Introducing René Girard — for he is so little known on this side of the Atlantic that any article has to double as a general introduction — is no mean task.  Trying to encapsulate decades of his work, as well as discuss his current book, in about 700 words (a standard review length in the mainstream media nowadays) is downright formidable.  But René is worth the effort — few today have the courage to take on the grand récit, and his thinking is always provocative.  From my review:

“If we had been told 30 years ago that Islamism would replace the Cold War, we would have laughed … or that the apocalypse began at battling to end_webVerdun, people would have taken us for Jehovah’s Witnesses,” writes the Avignon-born octogenarian.

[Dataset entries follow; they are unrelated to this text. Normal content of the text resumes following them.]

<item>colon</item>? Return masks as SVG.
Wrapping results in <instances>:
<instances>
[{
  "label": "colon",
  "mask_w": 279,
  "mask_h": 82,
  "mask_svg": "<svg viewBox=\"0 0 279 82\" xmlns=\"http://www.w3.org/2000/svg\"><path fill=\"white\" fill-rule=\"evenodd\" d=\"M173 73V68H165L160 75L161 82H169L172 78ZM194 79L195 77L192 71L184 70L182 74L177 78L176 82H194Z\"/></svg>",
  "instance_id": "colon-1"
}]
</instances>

Fundamentalists, preoccupied with apocalypse, nevertheless grab the wrong end of the stick: “They cannot do without a cruel God. Strangely, they do not see that the violence we ourselves are in the process of amassing and that is looming over our own heads is entirely sufficient to trigger the worst. They have no sense of humor.”

After my article was in an editor’s hands, I sent the book to a friend, former NEA chairman Dana Gioia — rather surprisingly, his thoughts echoed mine, and he, too, was intrigued by the Girard’s chapter discussing poet Friedrich Hölderlin (as a Stanford sophomore, Gioia had studied German in Vienna).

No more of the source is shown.